The Bank of Canada reduced its benchmark interest rate for the second consecutive time, lowering it to 2.25%, the lowest since mid-2022. However, it also signaled that further cuts are unlikely. The central bank described the current rate as “about right” to maintain inflation near the 2% target while supporting the economy through a period of structural transition.

This shift in tone suggests a pause in the easing cycle. BMO economist Robert Kavcic noted that the language signals an end to the current rate-cutting trend. Bond yields rose, and the Canadian dollar gained as markets priced out further cuts in the near term.

Tariffs reshape Canada’s economic outlook

According to the BoC, the latest rate cut reflects ongoing economic weakness and stable inflation.

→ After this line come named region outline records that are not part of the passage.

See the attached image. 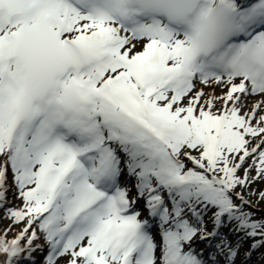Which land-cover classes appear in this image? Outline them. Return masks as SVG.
I'll list each match as a JSON object with an SVG mask.
<instances>
[{
    "label": "snow or ice",
    "instance_id": "obj_1",
    "mask_svg": "<svg viewBox=\"0 0 264 264\" xmlns=\"http://www.w3.org/2000/svg\"><path fill=\"white\" fill-rule=\"evenodd\" d=\"M261 203L264 0H0V264H264Z\"/></svg>",
    "mask_w": 264,
    "mask_h": 264
},
{
    "label": "rangeland",
    "instance_id": "obj_2",
    "mask_svg": "<svg viewBox=\"0 0 264 264\" xmlns=\"http://www.w3.org/2000/svg\"><path fill=\"white\" fill-rule=\"evenodd\" d=\"M10 203L19 204L20 201L12 199V200H10ZM259 208L262 211H264V203H261L259 205ZM7 222H8L7 220H0V228L6 227ZM250 244H251V241L244 243L243 248H242L241 253H240V256L238 258L237 264H242V261L244 258V252L248 250ZM262 251H264V250H262ZM247 264H261V253L260 252L254 253L252 256V259L250 261H248Z\"/></svg>",
    "mask_w": 264,
    "mask_h": 264
},
{
    "label": "bare ground",
    "instance_id": "obj_3",
    "mask_svg": "<svg viewBox=\"0 0 264 264\" xmlns=\"http://www.w3.org/2000/svg\"><path fill=\"white\" fill-rule=\"evenodd\" d=\"M6 223V222H5ZM7 224H8V222H7Z\"/></svg>",
    "mask_w": 264,
    "mask_h": 264
}]
</instances>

But Governor Tiff Macklem emphasized that the downturn goes beyond a standard cycle, highlighting deeper structural challenges, especially from U.S. trade tariffs.

The Monetary Policy Report forecasts Canadian GDP to be 1.5% lower by the end of 2026 compared to January projections. Sectors like autos, steel, aluminum, and lumber have been hit hardest. Macklem noted that monetary policy can help with the adjustment, but not reverse the lasting damage.

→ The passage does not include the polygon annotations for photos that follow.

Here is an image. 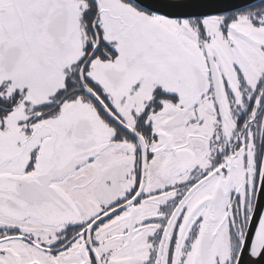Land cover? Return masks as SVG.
<instances>
[{
  "label": "snow or ice",
  "instance_id": "6c2138e0",
  "mask_svg": "<svg viewBox=\"0 0 264 264\" xmlns=\"http://www.w3.org/2000/svg\"><path fill=\"white\" fill-rule=\"evenodd\" d=\"M0 264H264V0H0Z\"/></svg>",
  "mask_w": 264,
  "mask_h": 264
}]
</instances>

Slow growth expected, inflation near target

Canada’s GDP is expected to grow just 1.2% in 2025 and 1.1% in 2026. Macklem described the near-term outlook as weak, saying small positive or negative quarters “won’t feel very good.” Meanwhile, inflation is expected to remain near the 2% target, with core measures around 2.5%.

The labor market remains soft, with unemployment steady at 7.1%. Hiring has slowed, particularly in trade-sensitive industries. Household demand, however, has held up due to recent rate cuts supporting spending and housing. Still, slower income growth and job uncertainty are expected to dampen consumption moving forward.

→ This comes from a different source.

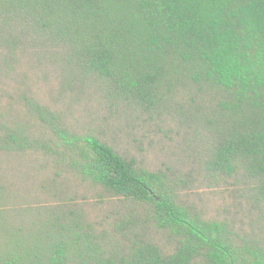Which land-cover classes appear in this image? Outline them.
I'll return each instance as SVG.
<instances>
[{"label": "trees", "instance_id": "obj_1", "mask_svg": "<svg viewBox=\"0 0 264 264\" xmlns=\"http://www.w3.org/2000/svg\"><path fill=\"white\" fill-rule=\"evenodd\" d=\"M0 264H264V0H0Z\"/></svg>", "mask_w": 264, "mask_h": 264}, {"label": "rangeland", "instance_id": "obj_2", "mask_svg": "<svg viewBox=\"0 0 264 264\" xmlns=\"http://www.w3.org/2000/svg\"><path fill=\"white\" fill-rule=\"evenodd\" d=\"M82 108H83V105L81 107H79L77 109V111H81ZM177 128L179 129V131L177 130ZM184 131H185V127L180 126L178 123L171 124L170 126L167 123V124L161 125V129L157 132L156 136H154L153 134L148 135L147 138L150 137V138H152V140H155L154 147L152 149H150L149 156H151L153 158L152 160H154V161L157 159L158 164H156V166H160L162 162H166L167 164H171L170 160L167 157H165V156L157 157L158 153L160 154L161 149H162V147H164L165 144H170V148L173 151H176V149L181 144L182 140L185 139ZM138 136H140L139 133H138ZM206 203L210 207V212L214 213L216 206H219L222 203V200L213 201L212 198H208L206 200ZM221 206L218 209H220ZM217 212H218V210H217Z\"/></svg>", "mask_w": 264, "mask_h": 264}]
</instances>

Uncertainty lingers despite policy clarity

Though the BoC hinted at pausing further cuts, economists believe uncertainty remains high. BMO still sees room for another cut in early 2026 if job market softness persists. TD also warned about rising uncertainty ahead of the next CUSMA trade negotiations.

Macklem echoed these concerns, saying forecasts must be made with humility due to ongoing volatility. The BoC only recently returned to a single base-case forecast after months of relying on scenario-based projections. September’s earlier 25-basis-point cut was the first since March, reflecting weak employment data and subdued inflation.